In de negentiende eeuw leefde bij verschillende bisschoppen van Limburg an der Lahn het verlangen de abdij opnieuw te stichten. Tijdens de Kulturkampf rond 1870 kregen zij hulp van de familie zu Lôwenstein. Er was Karl zu Lôwenstein veel aan gelegen het kloosterleven in Eibingen te herstellen. Hij wilde dat zijn oudste dochter, Benedicta, moniale in de abdij Sainte Cecile te Solesmes, de eerste abdis zou worden. Zij stierf in 1896 op 36-jarige leeftijd. Karl zu Lôwenstein zette zijn plannen door. Onder leiding van pater Ludger Rincklage, een monnik van de abdij Maria Laach kwamen de nieuwe abdijgebouwen in neo-romaanse stijl tot stand. De huidige abdij is in 1904 gesticht. Twaalf zusters uit de abdij Sankt Gabriel in Praag bevolkten de nieuwe abdij. De abdij in Praag was het eerste vrouwenklooster van de benedictijner congregatie van Beuron waartoe ook het klooster in Eibingen behoort.
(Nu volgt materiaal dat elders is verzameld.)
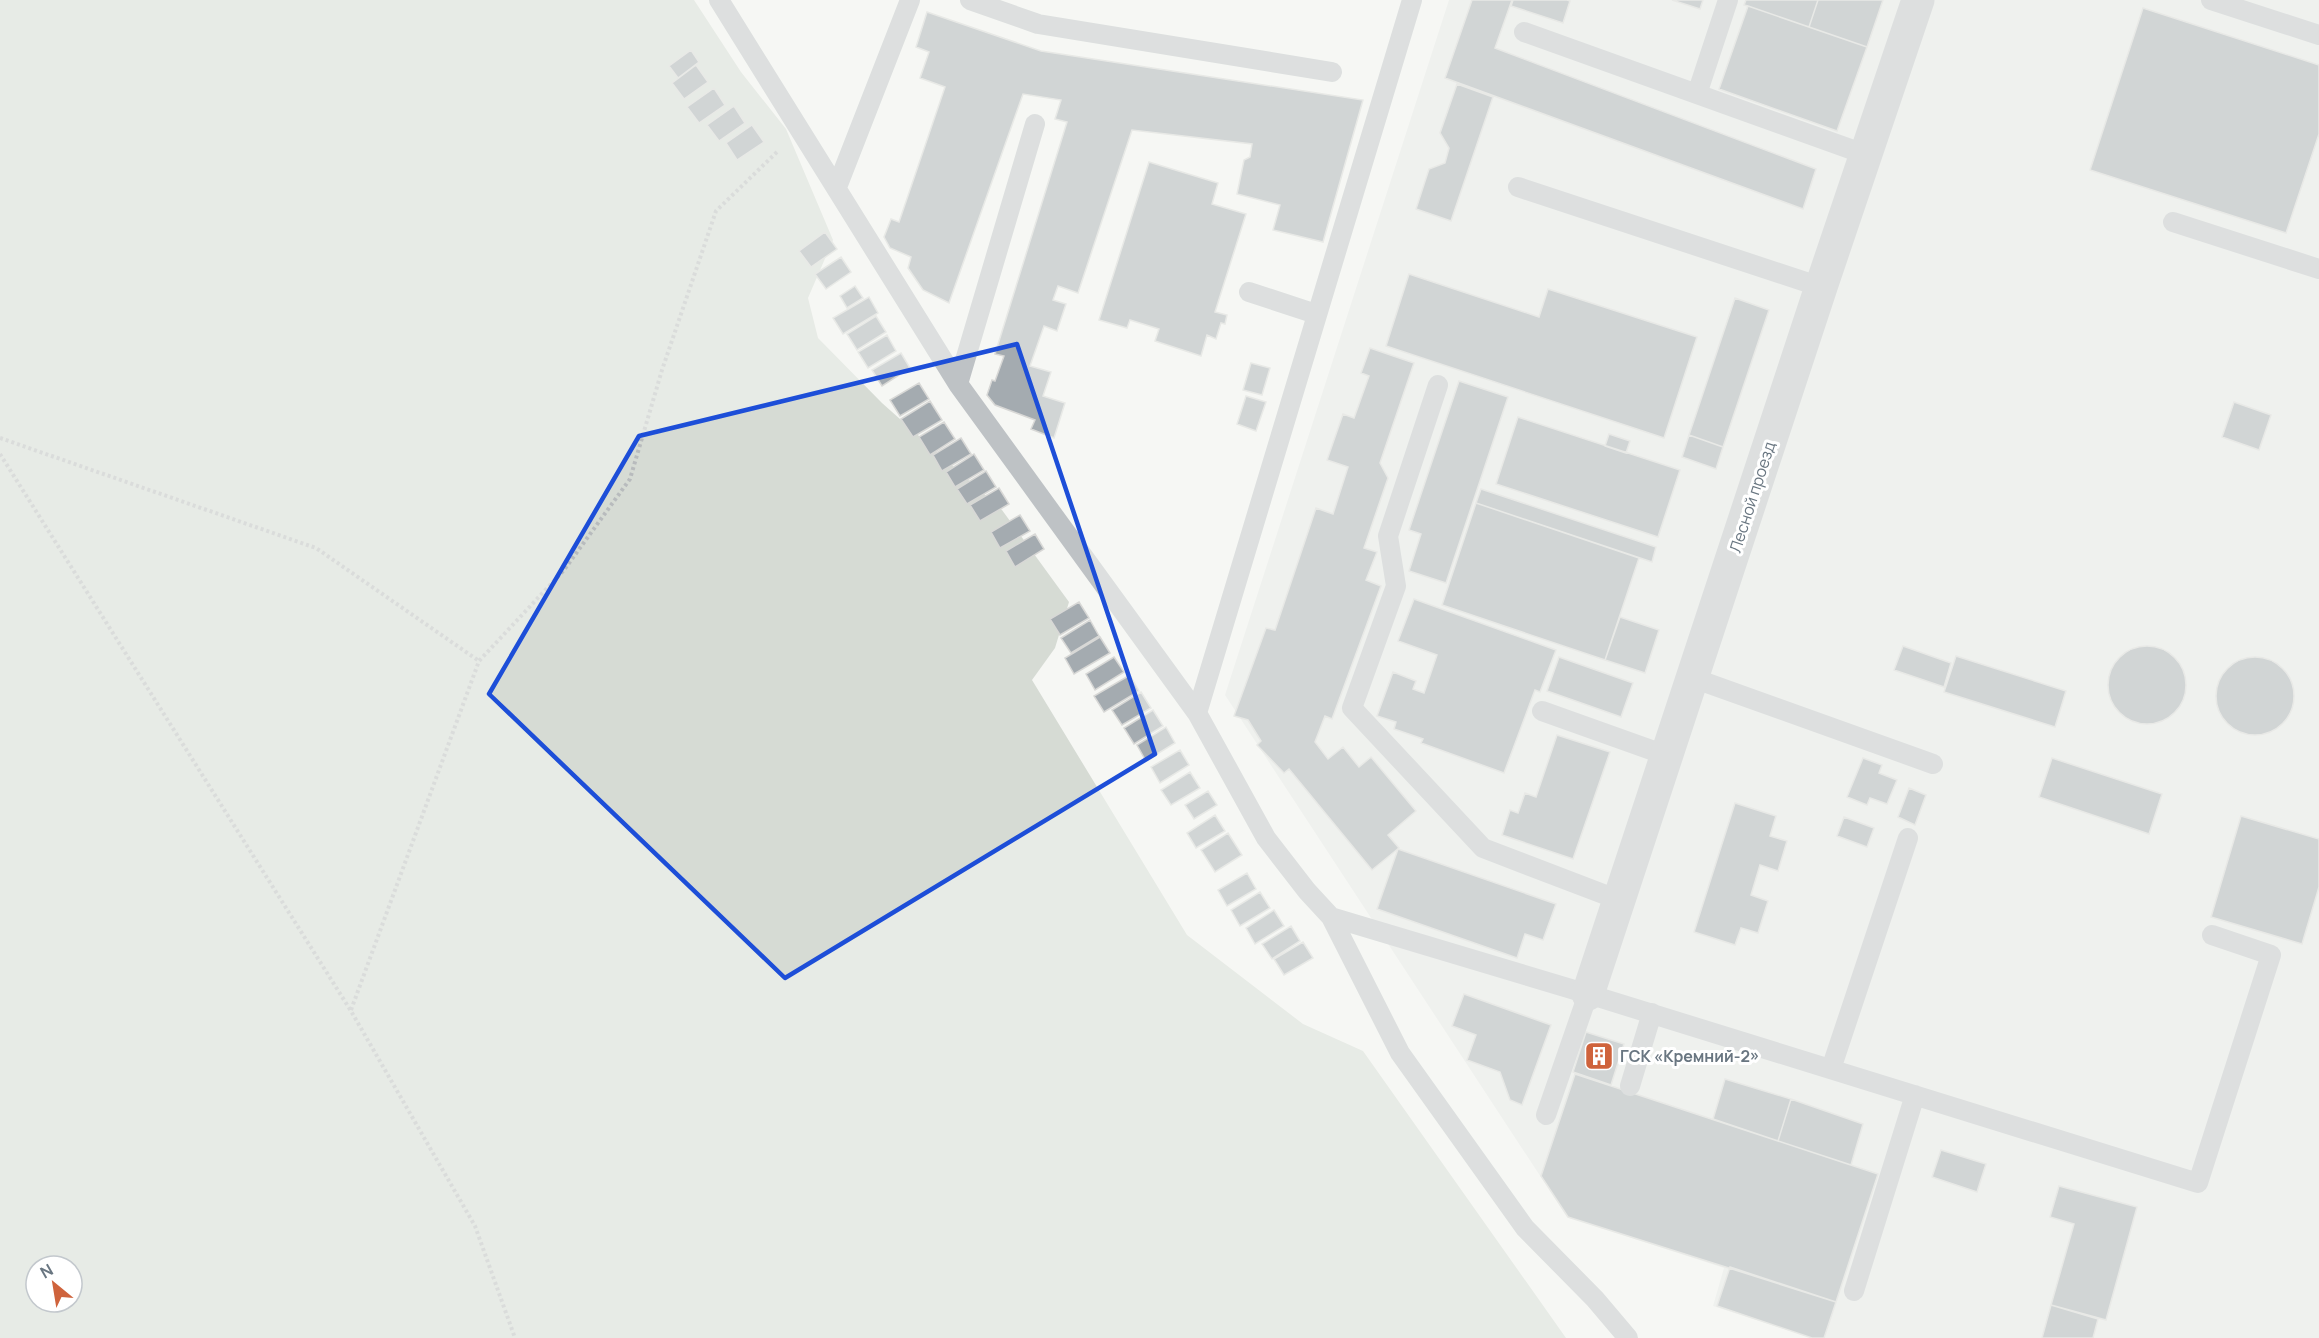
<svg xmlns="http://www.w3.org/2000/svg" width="2319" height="1338" font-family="Manrope,sans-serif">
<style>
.built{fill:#e7e8e7}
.green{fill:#d6dbd4;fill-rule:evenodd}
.building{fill:#a4abb0;stroke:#d8d8d6;stroke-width:1.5}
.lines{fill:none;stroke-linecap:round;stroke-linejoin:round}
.path{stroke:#b8bbbd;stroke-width:4;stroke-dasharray:3 3;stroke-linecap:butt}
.service{stroke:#bec2c5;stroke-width:20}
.minor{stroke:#bec2c5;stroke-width:33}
.marked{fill:none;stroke:#1d4ed8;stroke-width:4.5;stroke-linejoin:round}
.labels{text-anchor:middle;stroke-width:6;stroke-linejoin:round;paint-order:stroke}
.street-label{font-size:16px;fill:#697681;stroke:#fff}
.poi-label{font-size:16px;font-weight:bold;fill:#697681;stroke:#fff;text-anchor:start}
</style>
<rect width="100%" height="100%" fill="#f6f7f4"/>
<!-- built -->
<path class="built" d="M1449,0h870v1338h-507l-99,-32 11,-38 -157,-51 -342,-522z"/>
<!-- green -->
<path class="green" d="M0,0h694l47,72 45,57 47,111 -25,58 10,40 64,65 120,107 67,92 -14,46 -23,32 155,255 116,89 60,27 203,287h-1566zM36,1266h36v36h-36z"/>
<!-- building -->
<path class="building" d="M1472,0h40l-17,48 321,121 -13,40 -358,-131z
M1513,0h54l3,1 -7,22 -52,-17z
M1672,0h31l-3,9z
M1746,0h72l-9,27 -61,-21 -4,-1z
M1818,0h65l-16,47 -58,-20z
M1748,6l119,41 -30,84 -118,-42z
M2143,8l176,57v69l-33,99 -196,-63z
M927,12l114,39 322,49 -40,142 -50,-12 7,-25 -43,-11 7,-34 6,-3 2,-13 -120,-14 -54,163 -20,-7 -5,14 13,4 -9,27 -13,-5 -14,40 21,6 -8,24 22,7 -11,35 -23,-9 4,-9 -40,-15 -8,-10 5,-15 3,1 9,-25 -9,-2 72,-232 -12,-3 6,-19 -38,-6 -74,209 -26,-13 -15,-22 3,-11 -21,-9 -6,-11 7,-18 8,3 46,-135 -25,-9 9,-26 -13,-5z
M691,50l8,12 -21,16 -9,-12z
M696,65l12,17 -24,17 -12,-16z
M1457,84l36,13 -42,124 -35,-12 13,-40 16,-6 4,-15 -9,-15z
M714,88l11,17 -26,18 -12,-16z
M734,106l11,17 -26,18 -12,-16z
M752,125l12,17 -27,18 -11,-17z
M1149,162l69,21 -6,21 34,10 -31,98 12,3 -2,9 -4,-1 -5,16 -9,-4 -6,21 -46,-15 4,-12 -29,-9 -3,8 -28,-8z
M825,232l12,17 -26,18 -12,-16z
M841,257l10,15 -25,17 -11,-15z
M1409,274l130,43 9,-28 149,48 -33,101 -278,-92z
M855,286l8,12 -16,10 -7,-12z
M869,297l9,16 -35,21 -10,-16z
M1735,298l34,12 -46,137 -34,-12z
M876,316l10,16 -29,18 -10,-16z
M887,335l9,16 -28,17 -10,-16z
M1370,348l44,15 -34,100 8,15 -24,70 13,4 -11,28 15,6 -49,133 -7,-3 -10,26 13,17 15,-12 16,20 12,-10 45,54 -28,24 11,13 -27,22 -83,-101 -5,4 -27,-28 4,-4 -13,-21 -14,-4 32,-88 9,2 41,-122 17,6 15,-47 -21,-7 16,-46 11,4 15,-42 -8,-3z
M901,353l9,15 -28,18 -10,-16z
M1251,363l19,5 -8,27 -19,-5z
M1459,381l49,16 -62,186 -37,-12 12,-37 -12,-4z
M919,383l10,16 -29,17 -10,-16z
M1246,396l20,6 -10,29 -19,-7z
M930,401l12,19 -29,17 -12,-18z
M2234,402l37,13 -12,35 -37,-13z
M1518,417l162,53 -22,67 -162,-53z
M944,422l11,17 -25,16 -11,-18z
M1609,434l21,7 -4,12 -21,-7z
M1689,435l34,12 -7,22 -34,-12z
M961,438l10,16 -29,17 -9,-16z
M974,454l10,16 -29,17 -9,-15z
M986,471l10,16 -29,17 -10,-15z
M999,488l10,16 -29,17 -10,-16z
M1481,489l175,58 -4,15 -176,-59z
M1476,503l163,55 -34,102 -163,-55z
M1020,515l10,16 -30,17 -9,-16z
M1035,534l9,15 -29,18 -9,-16z
M1414,599l142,51 -16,42 -5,-2 -31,83 -83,-30 2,-4 -29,-10 2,-7 -19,-6 16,-44 23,9 -3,8 11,4 13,-38 -39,-14z
M1079,602l10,16 -29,17 -10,-16z
M1620,617l39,13 -14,43 -40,-13z
M1090,620l9,16 -28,17 -10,-15z
M1100,637l10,16 -36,21 -9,-16z
M1903,646l48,17 -7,24 -50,-17z
M2108 685a39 39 0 1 1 78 0a39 39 0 1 1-78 0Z
M1956,656l110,35 -11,36 -111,-35z
M1114,657l10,15 -29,18 -9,-16z
M1559,657l74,26 -12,34 -74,-26z
M2216 696a39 39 0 1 1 78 0a39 39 0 1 1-78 0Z
M1130,675l9,16 -35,21 -10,-16z
M1141,692l10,16 -29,17 -10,-15z
M1153,710l10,16 -29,18 -10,-16z
M1166,727l9,16 -29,18 -9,-16z
M1557,735l53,17 -37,107 -71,-24 8,-25 8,3 7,-20 11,4z
M1180,750l9,15 -29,18 -9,-16z
M1863,758l19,7 -3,8 18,7 -10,24 -17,-6 -3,7 -20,-8z
M2052,758l110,36 -13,40 -110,-37z
M1190,772l10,16 -29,17 -10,-15z
M1909,788l17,7 -11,30 -17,-8z
M1208,791l9,14 -23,14 -9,-14z
M1735,803l41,13 -6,20 17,5 -9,30 -18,-6 -9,30 17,6 -10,32 -17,-5 -6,17 -41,-13z
M1215,815l10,16 -29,17 -9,-15z
M2241,816l78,23v48l-17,57 -91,-27z
M1844,817l30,11 -7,19 -30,-11z
M1228,833l14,22 -27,17 -14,-22z
M1398,849l158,55 -13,36 -18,-6 -8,24 -140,-49z
M1247,873l9,16 -29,17 -9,-16z
M1260,892l10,16 -30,18 -9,-16z
M1274,910l10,16 -29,18 -9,-16z
M1291,926l9,15 -28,18 -10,-15z
M1303,942l10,16 -29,17 -10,-16z
M1464,994l87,31 -29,80 -12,-5 -10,-28 -33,-12 9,-25 -24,-9z
M1586,1032l38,12 -13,41 -38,-13z
M1575,1074l303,100 -42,128 -268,-85 -27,-41z
M1725,1079l66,20 -13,42 -65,-22z
M1791,1099l72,25 -12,41 -73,-24z
M1941,1150l45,14 -9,28 -45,-15z
M2059,1186l78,21 -31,113 -55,-15 23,-81 -24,-7z
M1730,1267l106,35 -12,36h-12l-95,-32z
M2051,1305l47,14 -5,19h-51z"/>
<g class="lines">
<!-- path -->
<path class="path" d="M0,438l316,110 163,113
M0,454l351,557 124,215 40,112
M351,1010l128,-349 85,-91 66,-91 32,-109 54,-159 62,-60"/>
<!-- service -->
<path class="service" d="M719,0l239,384 239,329 69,125 41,53 24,26 257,77 610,189 73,-228 -59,-20
M970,0l68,24 294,48
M2211,0l108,35
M1524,32l343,123
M1697,94l31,-94
M837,187l73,-187
M1518,187l303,100
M2173,222l146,47
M1249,292l67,22
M958,384l77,-260
M1438,385l-50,151 8,50 -44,122 131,140 136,52
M1693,678l240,86
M1542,711l126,45
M1197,713l215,-713
M1331,917l69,136 125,175 70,71 33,39
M1831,1069l77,-231
M1630,1086l22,-73
M1546,1115l42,-121
M1854,1291l61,-196"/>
<!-- minor -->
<path class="minor" d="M1588,994l233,-707 97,-287"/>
</g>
<!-- marked area -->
<path d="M0 0H2319V1338H0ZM1017,344l138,410 -370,224 -296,-284 150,-258z" fill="#f6f7f4" fill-opacity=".55" fill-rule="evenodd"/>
<path class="marked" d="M1017,344l138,410 -370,224 -296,-284 150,-258z"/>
<!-- icons -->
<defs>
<g id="building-square" transform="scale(1.5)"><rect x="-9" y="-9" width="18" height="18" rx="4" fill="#cf633c" stroke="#fff"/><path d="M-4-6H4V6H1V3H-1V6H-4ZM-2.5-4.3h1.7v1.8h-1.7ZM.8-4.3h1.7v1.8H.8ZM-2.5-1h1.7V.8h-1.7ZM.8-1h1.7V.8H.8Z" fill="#fff"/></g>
</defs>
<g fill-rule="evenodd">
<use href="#building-square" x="1599" y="1056"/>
</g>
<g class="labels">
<!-- street labels -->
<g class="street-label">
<text transform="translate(1752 497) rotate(-72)" y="6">Лесной проезд</text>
</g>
<!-- poi labels -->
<g class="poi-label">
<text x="1620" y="1062">ГСК «Кремний-2»</text>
</g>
</g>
<!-- north arrow -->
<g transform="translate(54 1284) rotate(330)"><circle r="28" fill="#ffffff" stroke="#c3c8cd" stroke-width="1.5"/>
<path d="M0-4.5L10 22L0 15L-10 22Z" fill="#cf633c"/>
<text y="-9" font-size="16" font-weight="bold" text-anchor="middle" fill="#697681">N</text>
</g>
</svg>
Van 1907 tot 1913 beschilderde Paulus Krebs osb uit de aartsabdij Beuron de kerk in de stijl van de Beuroner Schule. De kunstenaars van deze stroming streefden naar een vernieuwing van de christelijke kunst en lieten zich hierbij inspireren door Egyptische,vroeg-christelijke en Byzantijnse voorbeelden.
De huidige abdij ligt temidden van de wijngaarden. De zusters leven dan ook van de wijnbouw. Daarnaast werken ze in de pottenbakkerij, een restauratie-atelier van kerkelijke archivalia en een goudsmederij.
Hildegard van Bingen is een opmerkelijke persoon.
In 2012 bij de opening van de synode over de nieuwe evangelisatie kreeg ze van paus Benedictus XVI de titel kerklerares. Hij noemde haar een belangrijke vrouw uit de 12e eeuw die een kostbare bijdrage leverde aan de groei van de kerk van haar tijd. Ze was scherpzinnig, diep gevoelig en spiritueel. De Heer begiftigde haar met een profetische geest en een hartstochtelijk vermogen de tekenen van de tijd te verstaan. Ze koesterde een uitgesproken liefde voor de schepping en beoefende de geneeskunst, de poëzie en de muziek. Benedictus XVI heeft in zijn catechesereeks over middeleeuwse theologen twee catecheses aan haar gewijd.